BEGIN SUPPLIED RECORDS

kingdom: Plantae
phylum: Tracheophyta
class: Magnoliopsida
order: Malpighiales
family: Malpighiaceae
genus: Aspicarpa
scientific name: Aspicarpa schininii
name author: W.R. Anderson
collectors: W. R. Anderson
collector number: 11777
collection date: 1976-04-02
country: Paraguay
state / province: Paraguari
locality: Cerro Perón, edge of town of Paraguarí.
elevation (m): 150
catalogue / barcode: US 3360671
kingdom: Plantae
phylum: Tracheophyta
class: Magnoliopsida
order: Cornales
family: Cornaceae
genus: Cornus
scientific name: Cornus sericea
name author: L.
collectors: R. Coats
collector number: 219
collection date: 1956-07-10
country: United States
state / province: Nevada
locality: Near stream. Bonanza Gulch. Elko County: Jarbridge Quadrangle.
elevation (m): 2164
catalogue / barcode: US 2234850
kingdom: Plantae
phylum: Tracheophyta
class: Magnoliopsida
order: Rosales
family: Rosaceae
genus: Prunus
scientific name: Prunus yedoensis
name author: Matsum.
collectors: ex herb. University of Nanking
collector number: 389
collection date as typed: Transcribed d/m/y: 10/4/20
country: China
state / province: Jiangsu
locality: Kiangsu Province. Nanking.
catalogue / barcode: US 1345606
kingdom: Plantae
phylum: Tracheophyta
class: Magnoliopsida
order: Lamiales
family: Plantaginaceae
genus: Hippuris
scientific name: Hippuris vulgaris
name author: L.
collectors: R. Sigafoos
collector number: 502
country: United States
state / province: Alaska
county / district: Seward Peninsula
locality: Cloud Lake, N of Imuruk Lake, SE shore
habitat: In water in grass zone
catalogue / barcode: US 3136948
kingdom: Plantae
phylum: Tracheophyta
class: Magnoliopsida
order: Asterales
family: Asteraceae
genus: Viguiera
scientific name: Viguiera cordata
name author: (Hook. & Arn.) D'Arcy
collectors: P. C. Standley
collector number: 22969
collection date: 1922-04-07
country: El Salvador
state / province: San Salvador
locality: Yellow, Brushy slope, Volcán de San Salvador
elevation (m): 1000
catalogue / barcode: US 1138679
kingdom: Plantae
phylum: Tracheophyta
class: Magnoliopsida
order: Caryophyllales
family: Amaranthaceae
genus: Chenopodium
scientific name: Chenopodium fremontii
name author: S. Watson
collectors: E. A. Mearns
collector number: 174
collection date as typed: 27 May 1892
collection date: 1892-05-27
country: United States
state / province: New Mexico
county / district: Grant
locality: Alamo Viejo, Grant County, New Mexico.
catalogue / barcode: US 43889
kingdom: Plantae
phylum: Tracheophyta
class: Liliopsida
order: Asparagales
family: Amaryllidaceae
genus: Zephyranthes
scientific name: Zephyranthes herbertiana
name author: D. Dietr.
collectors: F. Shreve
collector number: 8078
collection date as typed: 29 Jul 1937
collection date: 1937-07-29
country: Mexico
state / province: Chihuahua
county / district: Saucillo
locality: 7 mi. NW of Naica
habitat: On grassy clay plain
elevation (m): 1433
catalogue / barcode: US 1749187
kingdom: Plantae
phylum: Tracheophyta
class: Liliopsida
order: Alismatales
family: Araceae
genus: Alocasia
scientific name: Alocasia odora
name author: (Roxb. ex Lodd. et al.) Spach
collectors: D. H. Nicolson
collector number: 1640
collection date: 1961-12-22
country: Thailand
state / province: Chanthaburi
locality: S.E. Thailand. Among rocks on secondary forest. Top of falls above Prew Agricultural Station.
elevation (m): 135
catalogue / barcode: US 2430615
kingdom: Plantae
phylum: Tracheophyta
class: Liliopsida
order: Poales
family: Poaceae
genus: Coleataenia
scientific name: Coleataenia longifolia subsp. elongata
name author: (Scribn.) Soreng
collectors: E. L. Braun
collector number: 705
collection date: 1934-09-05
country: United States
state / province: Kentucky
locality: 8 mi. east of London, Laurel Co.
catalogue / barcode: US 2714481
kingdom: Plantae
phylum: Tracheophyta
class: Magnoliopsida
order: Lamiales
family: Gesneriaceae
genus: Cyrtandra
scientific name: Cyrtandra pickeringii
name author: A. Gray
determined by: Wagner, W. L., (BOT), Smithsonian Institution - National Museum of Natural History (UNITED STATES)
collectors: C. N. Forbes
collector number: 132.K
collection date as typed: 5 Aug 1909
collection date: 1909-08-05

END SUPPLIED RECORDS

- _EXERCISE BRIEF_
How many lines in the listing above contain the string "genus", with case counting? Reply with the number alone.

- _SOLUTION FOR THIS EXERCISE_
10